Now we get to find out what happens when they–and we–open our eyes.
By the time you read this, Monday and Tuesday night’s audience will already know the fate of The Rite. But given what we saw from Twyla Tharp and Paul Taylor last week at ADF, I’m not sure I’m ready for the information.
In both concerts, the recent frequently proved the weakest. Taylor’s In the Beginning, commissioned this year by the Houston Ballet, was an embarrassment, and one all but undistinguishable in places from some of the dismal recent offerings from Pilobolus. In it, dancers seemingly garbed in costumes from Ben Hur rushed through a mangled retelling of the biblical creation myth, in skeletal, failed sketch comedy.
The banned-in-France Offenbach Overtures demonstrated lacerating wit in a sharply calculated sendup of ballet. Roses, from 1985, was truest in the moments where couples like Silvia Nevjinsky and Patrick Corbin simply touched each other tenderly.
In similar vein, I’m tempted to call Twyla Tharp’s Westerly Round an exercise in redneck orientalism. Edward Said coined the term, orientalism, to characterize the stereotypes pop culture and art has used to represent people of differing ethnicities and nationalities. Perhaps one day such injunctions of taste and conscience will apply as well to the rural, agrarian inhabitants of the American Mid-West and South, who’ve actually got a lot more going on than the Broadway-based cultural ciphers found in Western Round.
As with Taylor, the best Tharp we saw last week was actually the earliest: the performance of 1970’s The Fugue.
Not that many ADF students actually saw the performance, since it was only presented during an afternoon ceremony on Saturday, June 28–in a tribute to the life of Stephanie Reinhart, the late ADF co-director who died from leukemia last fall. Though classes were canceled during the tribute, few students apparently felt the need to honor the woman who made international dance her cause–and therefore largely possible–in the last decades of her life. The few who showed had the chance to see the crystalline architecture of Tharp at her best–a rare sight indeed these years.
They also had the rare opportunity to hear ADF dean emerita Martha Myers’ poetry, which cut to the heart of the general loss with characteristic insight. “To love,” she reminded us, “is to ride with the doppelganger whistling in your ear–and to hear the silence doubly when it stops.” After characterizing Reinhart’s loss as “an incomplete sentence,” Myers praised her ability to communicate much without words. “I still hear your silence,” she concluded.

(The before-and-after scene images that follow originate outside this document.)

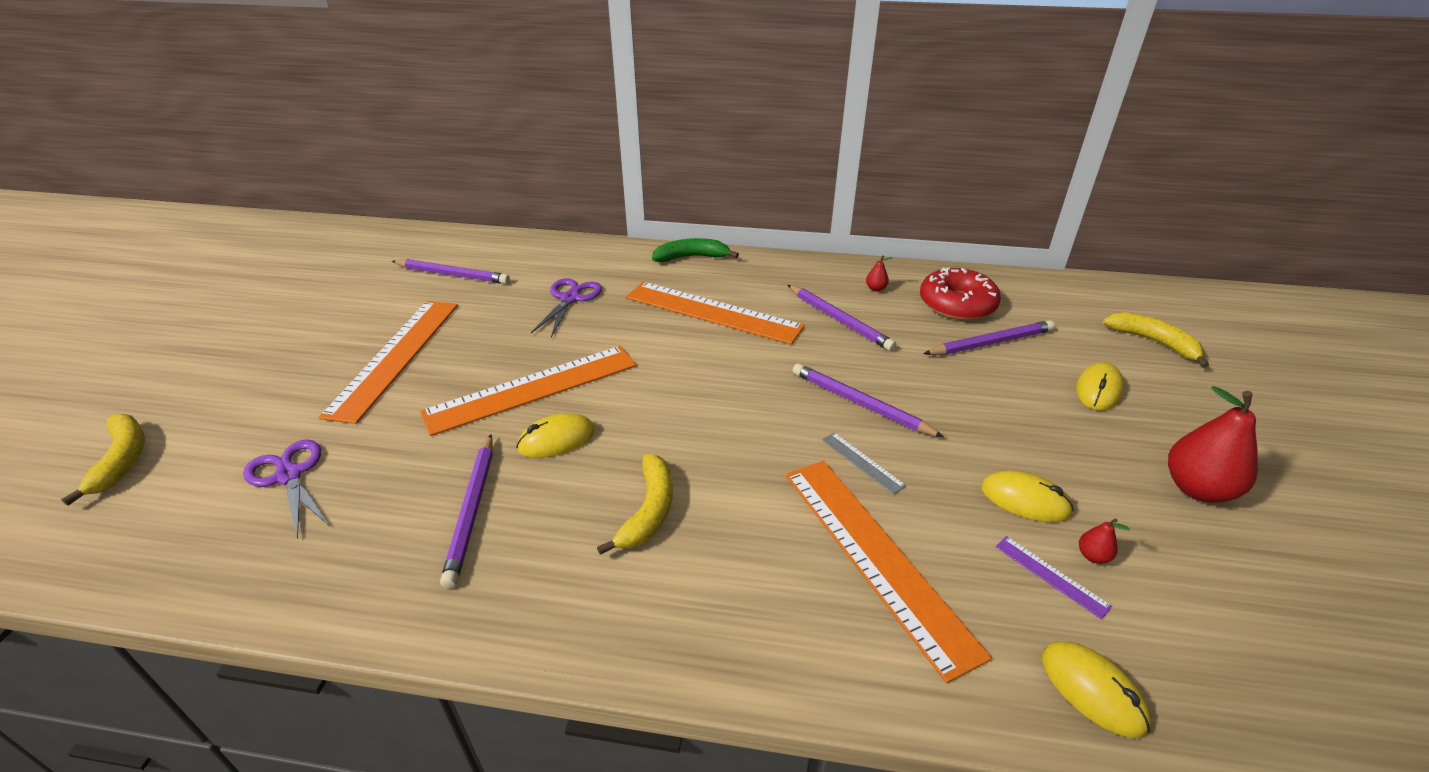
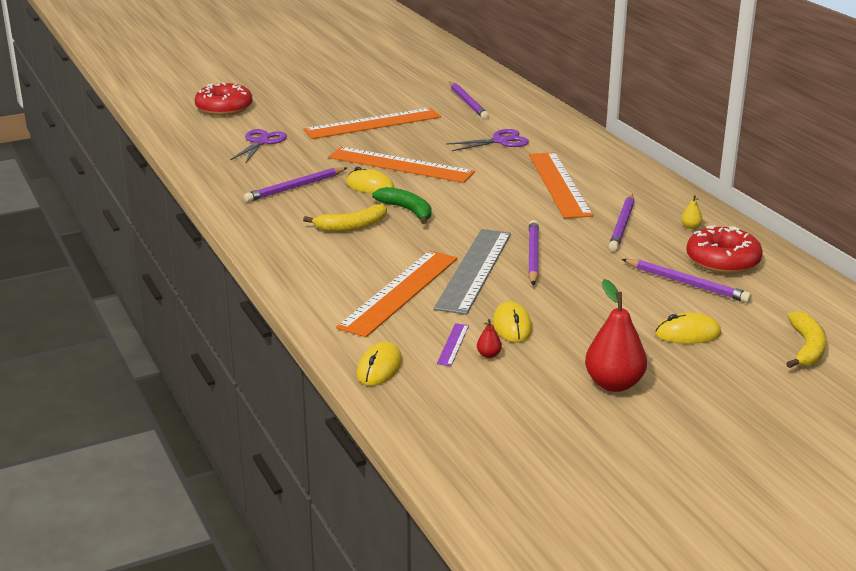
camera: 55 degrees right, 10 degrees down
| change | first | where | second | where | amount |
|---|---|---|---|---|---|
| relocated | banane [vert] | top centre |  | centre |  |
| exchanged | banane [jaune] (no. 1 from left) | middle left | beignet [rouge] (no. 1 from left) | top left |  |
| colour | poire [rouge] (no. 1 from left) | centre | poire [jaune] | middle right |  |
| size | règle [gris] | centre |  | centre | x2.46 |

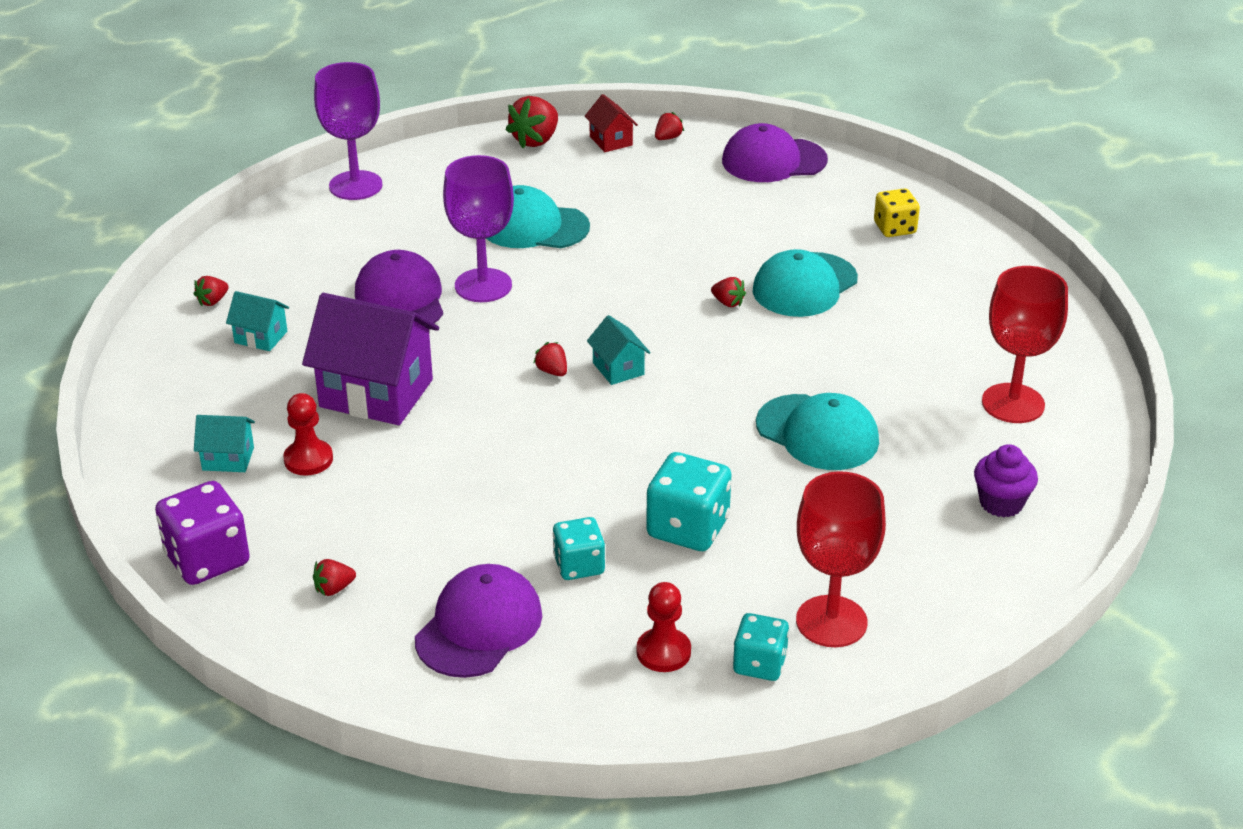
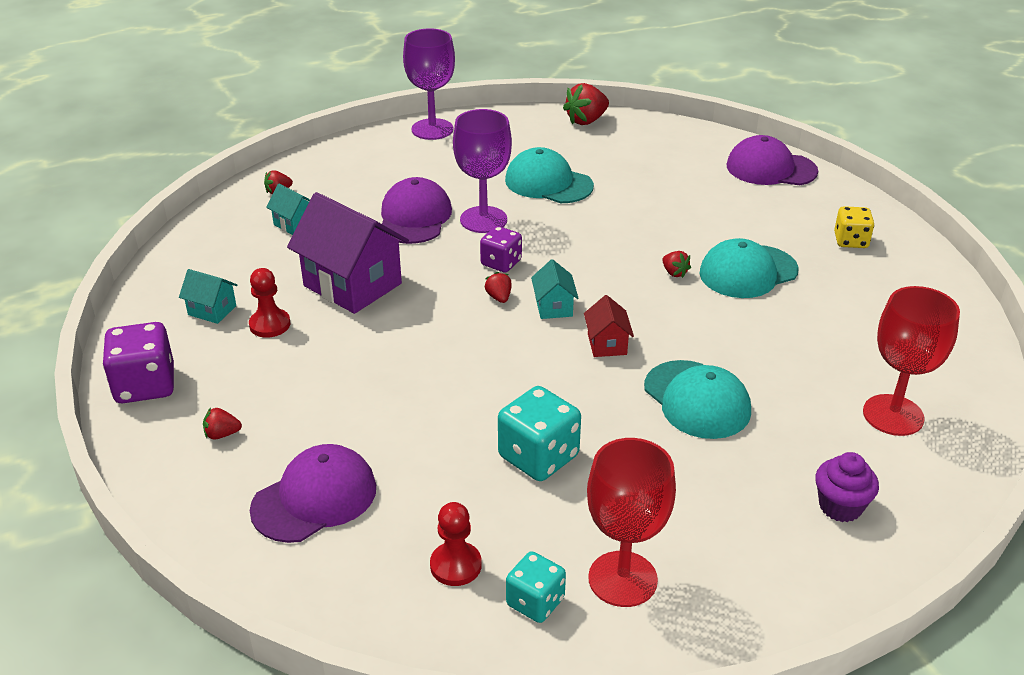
camera: 20 degrees right, 0 degrees up
| change | first | where | second | where | amount |
|---|---|---|---|---|---|
| missing | dé [turquoise] (no. 1 from left) | centre |  |  |  |
| missing | fraise [rouge] (no. 5 from left) | top centre |  |  |  |
| appeared |  |  | dé [violet] (no. 2 from left) | centre |  |
| relocated | maison [rouge] | top centre |  | centre |  |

Why should any of this give me pause when contemplating Shen Wei’s finished work?
We sometimes ask the wrong questions of artists and our other heroes, I believe. Something in our clawing nature, something in the innate immaturity in this time and culture leaves us ethically famished. It leaves us with the ethics of the starving, particularly in our responses to the artists of the age.
Critics are hardly immune to the wasting disease. In fact, they often pass it on. Last year’s masterwork is insufficient to this hour; it’s already been sucked dry, like a bone, a husk or rind. “Where is this year’s great leap forward?” we demand like so much rent. When that assumed debt can’t be paid, we foreclose early.
We forget that for many geniuses the first quantum leap is frequently the easiest. Sometimes it’s the only one. And when it comes early in an artist’s life, there’s a long distance between that moment and the close of day.
“Where do you go, what do you do, the night after you save the Universe?” Steve Gerber irreverently asked three decades ago, from the holy pages of a popular comic book. In some ways, it’s the question of the age for our brilliant young dance artists–more than a few of which are currently, temporarily, residing in Durham.
A number of them will have to wrestle in the near future with the implications of too sudden fame, and a culture just as suddenly turned carnivorous. What will they do when the beast, without warning, turns to each of them, and demands one thing only: “More.”